# Cherokee County 2016



## GAbuckhunter88

Who all is hunting Cherokee County this  year? We picked up some property up there for the first time this year.


----------



## craig barnett

Hunt in Macedonia. You having any luck.


----------



## GAbuckhunter88

I'm over off of 20 west of Canton. Haven't taken anything but been seeing deer pretty much every sit.


----------



## NickNock24

I have only been seeing does off 20 in canton.


----------



## GAbuckhunter88

Seen a few small bucks, nothing to get excited over.


----------



## lildorris00

*South Cherokee/Fulton Line*

Only sat a few times this year but just a few small does.  No acorns to speak of.


----------



## craig barnett

Killed 9 pointer this morning necked swelled and hocks stinking.


----------



## lildorris00

Pics?

## STATED GOAL
In the Cherokee County 2016 thread, where does GAbuckhunter88 say the property is?

## GIVEN ENTRIES
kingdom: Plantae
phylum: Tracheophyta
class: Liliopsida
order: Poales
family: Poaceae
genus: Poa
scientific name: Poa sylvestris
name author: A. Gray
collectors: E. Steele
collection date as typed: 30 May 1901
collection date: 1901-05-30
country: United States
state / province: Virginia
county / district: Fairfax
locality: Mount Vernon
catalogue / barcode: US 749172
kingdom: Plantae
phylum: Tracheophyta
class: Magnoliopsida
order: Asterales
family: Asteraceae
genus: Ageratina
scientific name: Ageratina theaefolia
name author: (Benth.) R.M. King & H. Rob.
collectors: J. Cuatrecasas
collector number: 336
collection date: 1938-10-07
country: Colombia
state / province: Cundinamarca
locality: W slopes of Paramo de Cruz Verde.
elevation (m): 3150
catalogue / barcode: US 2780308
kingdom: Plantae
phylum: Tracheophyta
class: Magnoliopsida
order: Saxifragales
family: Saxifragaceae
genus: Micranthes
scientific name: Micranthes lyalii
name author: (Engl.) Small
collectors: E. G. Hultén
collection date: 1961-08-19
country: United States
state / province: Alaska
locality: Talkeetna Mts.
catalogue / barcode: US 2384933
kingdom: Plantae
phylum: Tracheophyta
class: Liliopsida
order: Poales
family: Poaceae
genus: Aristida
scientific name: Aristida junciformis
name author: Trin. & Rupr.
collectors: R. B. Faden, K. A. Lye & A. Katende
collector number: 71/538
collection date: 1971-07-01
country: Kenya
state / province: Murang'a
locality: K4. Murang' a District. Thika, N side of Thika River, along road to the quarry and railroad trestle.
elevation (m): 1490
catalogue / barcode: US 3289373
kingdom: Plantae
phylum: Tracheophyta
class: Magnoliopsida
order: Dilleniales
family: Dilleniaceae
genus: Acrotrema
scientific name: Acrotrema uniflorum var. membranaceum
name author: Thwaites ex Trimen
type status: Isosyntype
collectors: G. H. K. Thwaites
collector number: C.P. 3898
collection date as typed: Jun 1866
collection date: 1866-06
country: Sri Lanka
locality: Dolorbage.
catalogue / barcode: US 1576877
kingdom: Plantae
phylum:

## RIGHT ANSWER
Off of 20, west of Canton.